---------- EXTRACTED INFORMATION ----------

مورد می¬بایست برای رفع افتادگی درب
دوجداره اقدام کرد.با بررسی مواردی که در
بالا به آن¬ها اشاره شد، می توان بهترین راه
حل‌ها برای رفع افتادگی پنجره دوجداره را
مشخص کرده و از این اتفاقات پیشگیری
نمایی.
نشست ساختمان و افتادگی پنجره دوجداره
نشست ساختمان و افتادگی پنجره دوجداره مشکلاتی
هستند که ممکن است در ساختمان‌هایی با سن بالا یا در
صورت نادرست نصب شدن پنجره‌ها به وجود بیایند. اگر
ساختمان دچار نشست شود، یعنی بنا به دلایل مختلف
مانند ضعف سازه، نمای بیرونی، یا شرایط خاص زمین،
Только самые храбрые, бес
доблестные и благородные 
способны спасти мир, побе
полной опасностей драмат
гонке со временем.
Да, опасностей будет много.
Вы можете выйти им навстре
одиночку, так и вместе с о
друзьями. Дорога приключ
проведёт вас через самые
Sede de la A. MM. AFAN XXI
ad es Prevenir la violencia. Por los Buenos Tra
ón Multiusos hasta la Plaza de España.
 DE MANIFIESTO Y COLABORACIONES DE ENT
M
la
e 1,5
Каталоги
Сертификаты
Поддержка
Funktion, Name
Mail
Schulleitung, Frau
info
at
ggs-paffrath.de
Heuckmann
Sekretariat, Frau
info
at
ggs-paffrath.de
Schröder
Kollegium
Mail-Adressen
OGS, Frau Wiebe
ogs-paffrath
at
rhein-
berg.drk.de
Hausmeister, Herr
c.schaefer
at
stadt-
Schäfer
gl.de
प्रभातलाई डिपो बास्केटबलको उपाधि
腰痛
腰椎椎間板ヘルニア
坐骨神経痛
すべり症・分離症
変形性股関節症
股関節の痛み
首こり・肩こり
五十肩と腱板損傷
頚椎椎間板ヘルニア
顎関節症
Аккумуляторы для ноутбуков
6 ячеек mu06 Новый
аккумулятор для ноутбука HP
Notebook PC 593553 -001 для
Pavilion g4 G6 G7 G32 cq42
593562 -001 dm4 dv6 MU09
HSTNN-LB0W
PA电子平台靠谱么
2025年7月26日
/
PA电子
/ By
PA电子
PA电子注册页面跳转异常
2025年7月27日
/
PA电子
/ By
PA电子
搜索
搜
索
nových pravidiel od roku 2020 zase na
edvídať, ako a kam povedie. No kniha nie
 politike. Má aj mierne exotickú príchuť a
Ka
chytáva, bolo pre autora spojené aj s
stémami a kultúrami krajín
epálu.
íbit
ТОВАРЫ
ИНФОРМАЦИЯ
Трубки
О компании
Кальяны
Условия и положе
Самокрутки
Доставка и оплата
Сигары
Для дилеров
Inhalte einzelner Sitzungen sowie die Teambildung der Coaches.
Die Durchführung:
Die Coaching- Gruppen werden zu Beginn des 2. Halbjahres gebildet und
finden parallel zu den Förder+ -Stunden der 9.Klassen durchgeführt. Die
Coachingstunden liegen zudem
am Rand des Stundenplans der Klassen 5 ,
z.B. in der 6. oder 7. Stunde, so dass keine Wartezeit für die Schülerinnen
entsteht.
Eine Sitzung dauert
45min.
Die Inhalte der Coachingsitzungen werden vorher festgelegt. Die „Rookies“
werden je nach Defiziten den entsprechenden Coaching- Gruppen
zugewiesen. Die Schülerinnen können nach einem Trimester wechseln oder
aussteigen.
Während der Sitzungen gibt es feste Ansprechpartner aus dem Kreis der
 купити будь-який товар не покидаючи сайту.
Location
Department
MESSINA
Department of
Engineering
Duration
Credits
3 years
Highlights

----------

> _WRITTEN TASK_
Filter the records above and return every line that holds the word "دوجداره".

> _REPLY_
دوجداره اقدام کرد.با بررسی مواردی که در
حل‌ها برای رفع افتادگی پنجره دوجداره را
نشست ساختمان و افتادگی پنجره دوجداره
نشست ساختمان و افتادگی پنجره دوجداره مشکلاتی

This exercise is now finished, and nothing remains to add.